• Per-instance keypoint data

◆ ◆ ◆ ◆

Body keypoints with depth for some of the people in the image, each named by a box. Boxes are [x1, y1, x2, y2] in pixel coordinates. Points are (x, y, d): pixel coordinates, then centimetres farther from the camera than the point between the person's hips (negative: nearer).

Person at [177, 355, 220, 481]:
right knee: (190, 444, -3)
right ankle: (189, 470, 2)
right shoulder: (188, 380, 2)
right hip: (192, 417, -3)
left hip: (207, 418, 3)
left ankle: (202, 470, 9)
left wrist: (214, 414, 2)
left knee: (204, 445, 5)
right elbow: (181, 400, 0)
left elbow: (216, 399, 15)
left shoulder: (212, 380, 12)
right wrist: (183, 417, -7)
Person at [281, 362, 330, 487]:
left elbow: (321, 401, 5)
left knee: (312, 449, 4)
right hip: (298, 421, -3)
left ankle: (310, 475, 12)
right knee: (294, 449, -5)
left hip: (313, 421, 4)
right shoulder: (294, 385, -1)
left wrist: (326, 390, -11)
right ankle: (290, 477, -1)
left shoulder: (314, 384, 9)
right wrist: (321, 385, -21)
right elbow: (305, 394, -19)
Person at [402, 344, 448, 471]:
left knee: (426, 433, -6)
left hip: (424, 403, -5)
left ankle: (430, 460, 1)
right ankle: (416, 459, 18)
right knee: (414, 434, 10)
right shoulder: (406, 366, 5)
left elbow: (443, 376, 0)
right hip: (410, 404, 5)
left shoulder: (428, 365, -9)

◆ ◆ ◆ ◆

• Goal of the exercise
Write out the records above again, keeping each one identical to the original.

• Answer to the problem
Body keypoints with depth for some of the people in the image, each named by a box. Boxes are [x1, y1, x2, y2] in pixel coordinates. Points are (x, y, d): pixel coordinates, then centimetres farther from the camera than the point between the person's hips (negative: nearer).

Person at [177, 355, 220, 481]:
right knee: (190, 444, -3)
right ankle: (189, 470, 2)
right shoulder: (188, 380, 2)
right hip: (192, 417, -3)
left hip: (207, 418, 3)
left ankle: (202, 470, 9)
left wrist: (214, 414, 2)
left knee: (204, 445, 5)
right elbow: (181, 400, 0)
left elbow: (216, 399, 15)
left shoulder: (212, 380, 12)
right wrist: (183, 417, -7)
Person at [281, 362, 330, 487]:
left elbow: (321, 401, 5)
left knee: (312, 449, 4)
right hip: (298, 421, -3)
left ankle: (310, 475, 12)
right knee: (294, 449, -5)
left hip: (313, 421, 4)
right shoulder: (294, 385, -1)
left wrist: (326, 390, -11)
right ankle: (290, 477, -1)
left shoulder: (314, 384, 9)
right wrist: (321, 385, -21)
right elbow: (305, 394, -19)
Person at [402, 344, 448, 471]:
left knee: (426, 433, -6)
left hip: (424, 403, -5)
left ankle: (430, 460, 1)
right ankle: (416, 459, 18)
right knee: (414, 434, 10)
right shoulder: (406, 366, 5)
left elbow: (443, 376, 0)
right hip: (410, 404, 5)
left shoulder: (428, 365, -9)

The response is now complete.